漪如的力道很是柔和,在他的发间摩挲着,李霁微微眯了眯眼。
“你在那水师之中,也经常救人么?”漪如道,“这般熟稔,我看鱼也不如你游得快。”
“这有何稀奇。”李霁不以为然,“既是水师,这等本事皆不过入门本事。”
漪如发现这人着实是夸不得。
在他眼里,什么溢美之词都是理所当然,被人说出来,反而会像是见识短浅了一般。
幸好是个王世子,若换作别人,必然要被别人说眼高于顶,人缘一点也不会好。
想着,漪如下手愈发重了。立即被扯到头发,“嘶”一声,回头瞪她。
漪如向来觉得他生气的模样比那高高在上面无表情的时候有意思多了,笑了笑,重新把力道放柔和些。

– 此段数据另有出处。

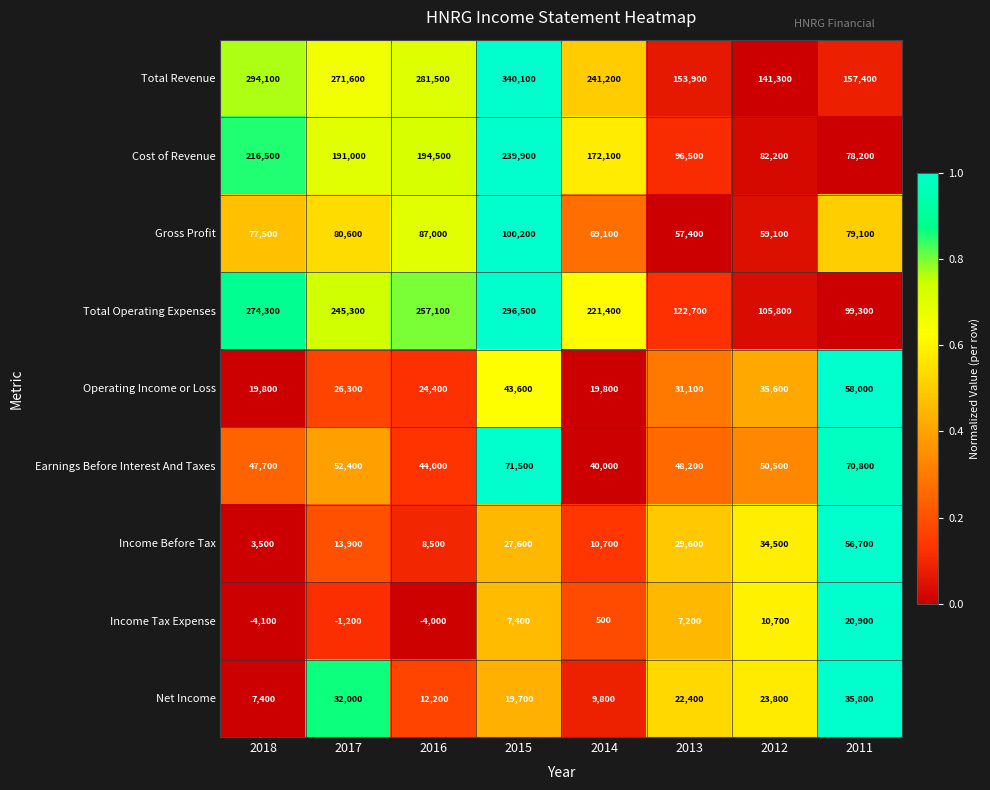

At which category does the chart reach its peak across all series?

2015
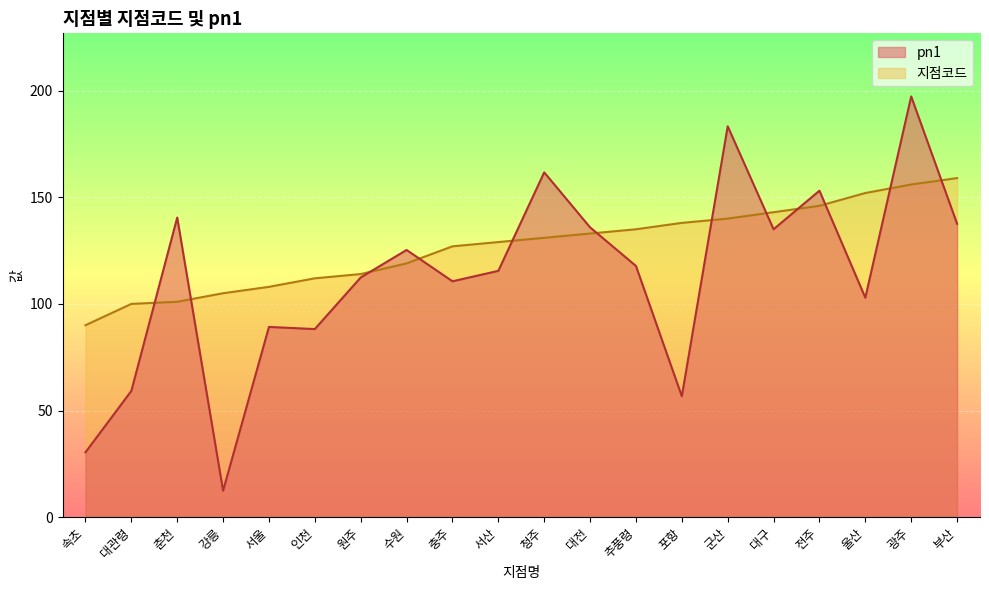

How many categories are shown in the chart?

20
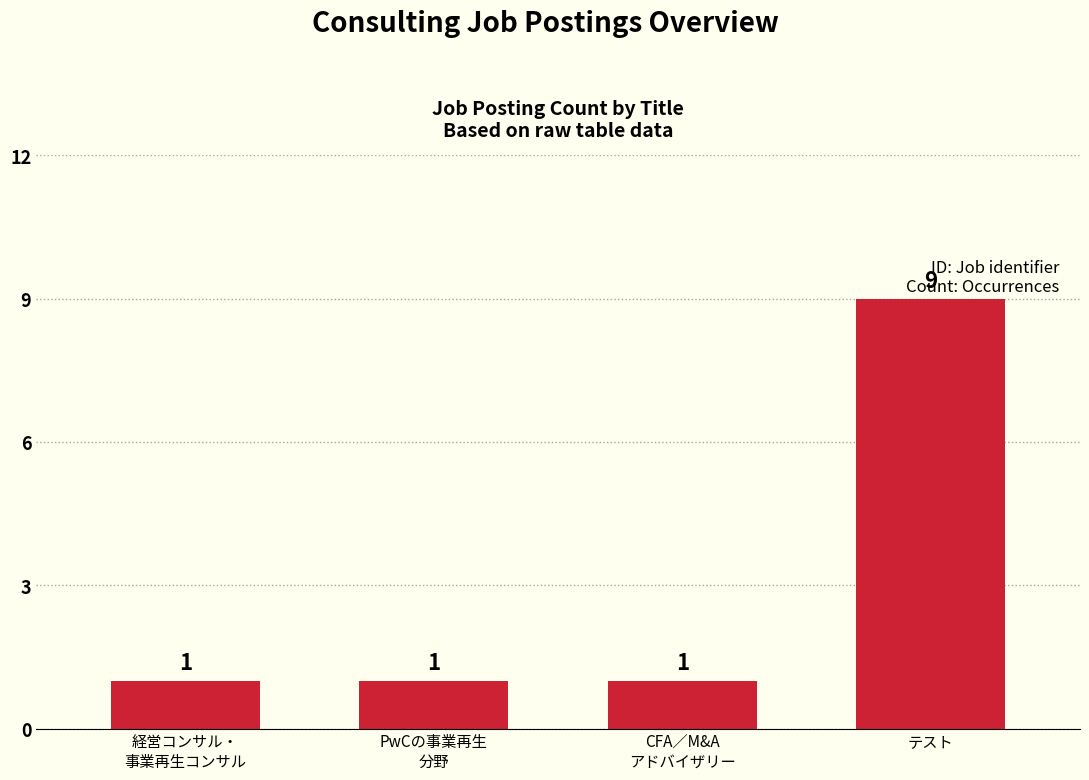

What is the difference between the maximum and minimum values?

8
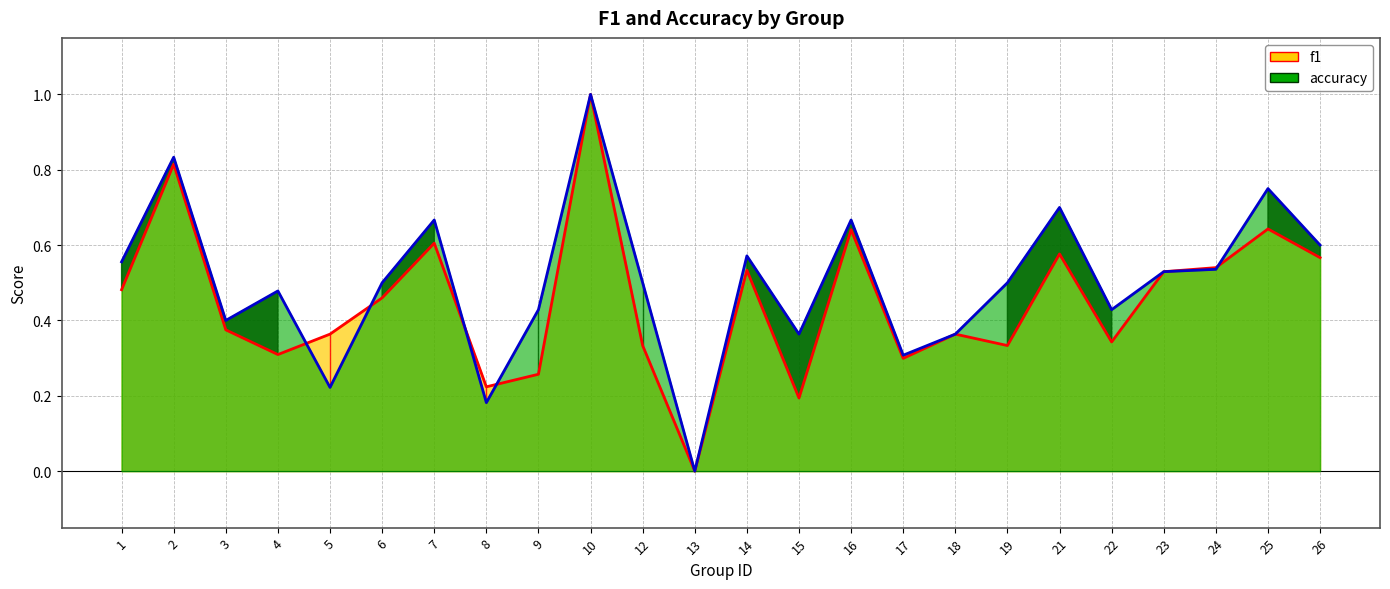

What is the sum of all f1 values?

10.8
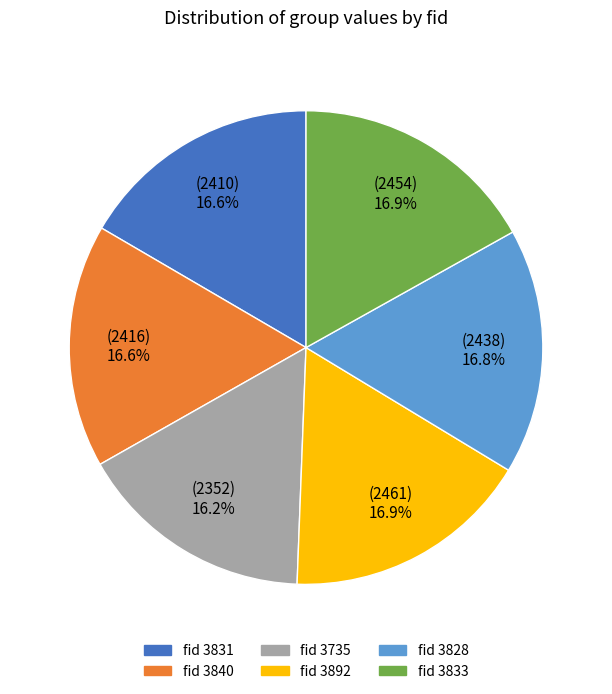

Combined, what portion of the pie is fid 3828 and fid 3831?

33.4%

“阿霁,”她说,“我们今晚再到夜市去,如何?我学促织叫两声,你便出来。”
“不去。”
“为何?”
“佛门清净之地,你是来礼佛的,却满心里想着荤腥,成何体统。”
漪如撇了撇嘴角。
李霁救的那个孩童,也是随着家人到保障湖里游湖的。当日下午,一家人带着礼物,上门来道谢。
因得李霁身份敏感,他不便露面,容昉夫妇便推说他出门去了,出面代为收了礼。
“若他们知道了你是谁,那市井里说书的卖话本的只怕又有新由头挣钱了。”晚膳时,容昉笑眯眯地感叹道,“阿霁不愧是少年英雄,到哪里都能做出些大事来。”